+++ TEXTE SOURCE
La tradition jacobine française consiste à chercher à proposer un outil central (après expérimentation ou pas) qui s’impose à tous. On voit bien ce que cela donne pour la gestion des impôts sur Internet par exemple et on en comprend bien évidemment l’intérêt surtout lorsque un modèle unique s’applique à tous. La transposition de ces modèles centralisés dans l’éducation nationale est un vieux rêve toujours réactualisé. L’essence même de l’enseignement étant l’humain, il me semble inévitable que le local l’emporte sur le global. Cependant les deux doivent aller ensemble au sein d’une institution qui entend s’adresser de manière égalitaire à tous. 
A propos du déploiement des TIC dans l’environnement scolaire, l’émergence de la notion de d’ENT se présente comme un intéressant objet d’étude. En effet depuis 2003, et surtout 2004 les ministère, relayé par les services rectoraux tentent de proposer des outils complets et clés en main. A leurs cotés, les concepteurs de toutes origines (du logiciel libre, comme du logiciel propriétaire) vont dans le même sens, a l’instar du monde de l’entreprise ou de l’administration. De surcroit des collectivités territoriales embrayent pour accéder au même projet, s’appuyant parfois, ou pas, sur les rectorats ou sur le secteur privé. 
 
Si l’on observe les pratiques sociales des TIC, mais aussi les pratiques en place dans les établissements scolaires, on remarque que « l’environnement numérique des activités » se développe en réalité de manière atomisée et pragmatique. D’une part une multiplicité de petites applications rendent des services adaptés à des besoins ponctuels et contextualisés, mais elles sont largement indépendantes les une des autres. D’autre part, des pratiques individuelles, aussi bien des enseignants, des élèves que des autres membres des communautés éducatives s’appuient sur des outils grands publics aux fonctionnalités variées et souvent aussi indépendantes que celles des établissements.
 
Ainsi le problème se trouve posé par le face à face entre un projet centralisé et des pratiques atomisées. Comment dépasser cette opposition qui risque fort de retarder une évolution possible, mais pas forcément souhaitée. Plusieurs hypothèses peuvent se présenter :
 
1 – le forcing pour imposer un ENT semble être le chemin suivi par certains. De manière souvent cahotique (chaotique ???) ce genre de projet peut tout à fait advenir si la puissance publique (état et collectivités) parviennent à s’entendre au delà des usages et des usagers. L’un des écueils est celui du rejet des usages si le produit proposé se trouve trop en écart avec les pratiques individuelles et que celles-ci semblent avoir fait leurs preuves pour les usagers (imposer un chat rudimentaire à l’époque des messageries instantanées et autres outil de visio… peut amener à des rejets forts)
++++++
+++ DONNÉES FOURNIES
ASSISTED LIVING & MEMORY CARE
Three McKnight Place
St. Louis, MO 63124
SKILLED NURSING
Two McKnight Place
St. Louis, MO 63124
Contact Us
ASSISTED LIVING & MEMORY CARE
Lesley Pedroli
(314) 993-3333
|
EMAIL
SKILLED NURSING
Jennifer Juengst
++++++
+++ DONNÉES FOURNIES
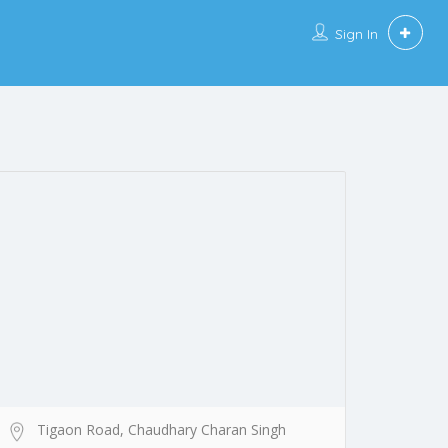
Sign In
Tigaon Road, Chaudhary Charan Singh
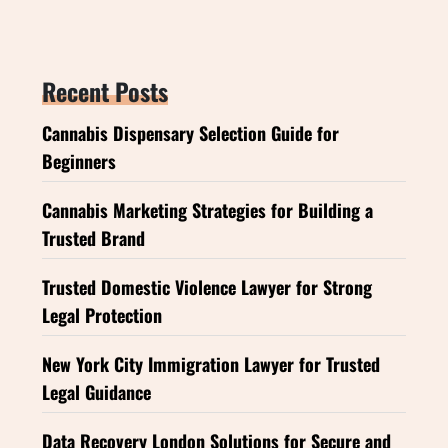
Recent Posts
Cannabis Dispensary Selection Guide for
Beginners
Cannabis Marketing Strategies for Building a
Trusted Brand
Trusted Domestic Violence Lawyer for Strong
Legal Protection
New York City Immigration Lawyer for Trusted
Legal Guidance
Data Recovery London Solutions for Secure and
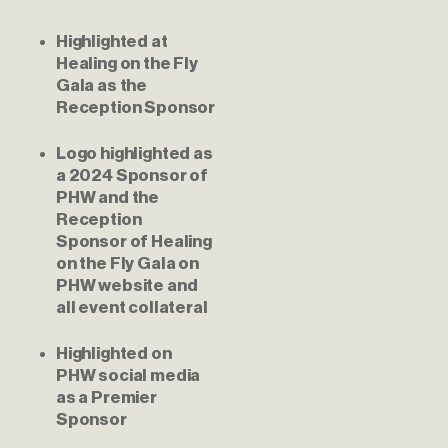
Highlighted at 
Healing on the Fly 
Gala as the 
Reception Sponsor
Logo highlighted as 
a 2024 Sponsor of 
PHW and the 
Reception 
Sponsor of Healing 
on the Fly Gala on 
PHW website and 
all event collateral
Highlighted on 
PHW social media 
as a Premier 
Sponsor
++++++
-- CONSIGNES DE TRAVAIL --
1. Reproduisez mot pour mot le passage du texte sur les environnements numériques de travail, depuis « 1 – le forcing » jusqu'à « des rejets forts) » inclus.
2. Repérez toutes les lignes des entrées contenant le mot « Lawyer », puis recopiez-les.

-- CORRIGÉ DES EXERCICES --
1.
1 – le forcing pour imposer un ENT semble être le chemin suivi par certains. De manière souvent cahotique (chaotique ???) ce genre de projet peut tout à fait advenir si la puissance publique (état et collectivités) parviennent à s’entendre au delà des usages et des usagers. L’un des écueils est celui du rejet des usages si le produit proposé se trouve trop en écart avec les pratiques individuelles et que celles-ci semblent avoir fait leurs preuves pour les usagers (imposer un chat rudimentaire à l’époque des messageries instantanées et autres outil de visio… peut amener à des rejets forts)

2.
Trusted Domestic Violence Lawyer for Strong
New York City Immigration Lawyer for Trusted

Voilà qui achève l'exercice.